Aus dem Gericht von Susi Wimmer

"Alia hat sich verliebt. In einen Afghanen. Ja und?" Richter Robert Grain macht eine kleine Pause, bevor er im Urteil richtig loslegt und der angeklagten Familie entgegenschleudert, dass sie sich schämen solle. Der Name Alia verschleiert den richtigen Namen des Mädchens, auch ihr Aufenthaltsort ist geheim. Alia wurde von Vater, Mutter und Bruder drei Tage lang zu Hause eingesperrt, musste auf dem Boden sitzen "wie ein Hund", sagt der Richter, bekam weder Essen noch Trinken, wurde mit Füßen ins Gesicht getreten und sollte mit der Zunge die Kloschüssel sauber lecken.

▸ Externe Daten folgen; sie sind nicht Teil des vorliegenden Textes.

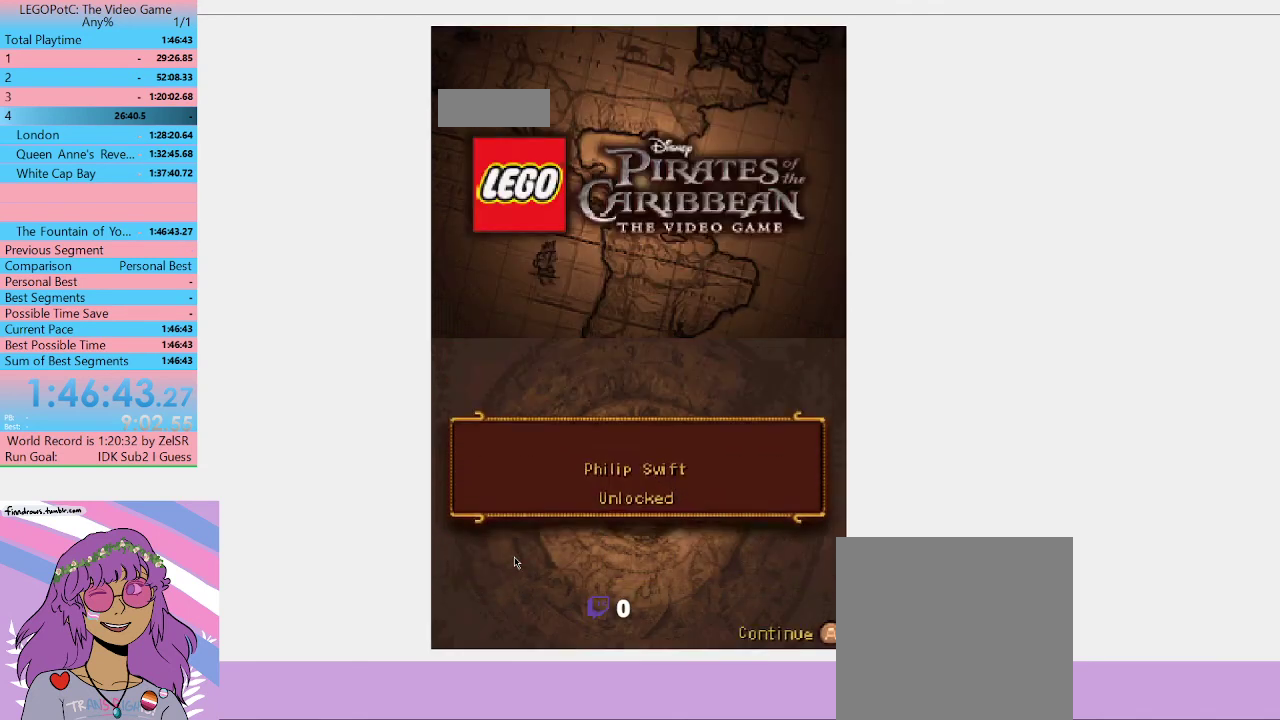
{"buttons": [], "left_stick": "center", "right_stick": "center", "events": [[67, "B", "up"], [133, "B", "down"], [233, "B", "up"], [267, "B", "down"], [367, "B", "up"], [433, "B", "down"], [500, "B", "up"]]}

Anschließend wurde sie auch noch verschleppt und sollte zwangsverheiratet werden. "Das ist verachtenswert", wettert Grain. Trotzdem kommt das Trio mit Bewährungsstrafen davon.

Es ist viel von Kulturunterschieden zwischen Syrien und Deutschland die Rede an diesem Vormittag im Saal A 225 am Münchner Amtsgericht. "Mit Kultur hat ihr Verhalten aber nichts zu tun", stellt Richter Grain klar. Auf der Anklagebank sitzen Mohamed Said H., 66 Jahre alt, seine 50-jährige Ehefrau Rana K. und Sohn Mohamad H., 23 Jahre alt. Was bei der Anklageverlesung dem Zuhörer Entsetzen bereitet, veranlasst Vater und Sohn, an der ein oder anderen Stelle zu grinsen.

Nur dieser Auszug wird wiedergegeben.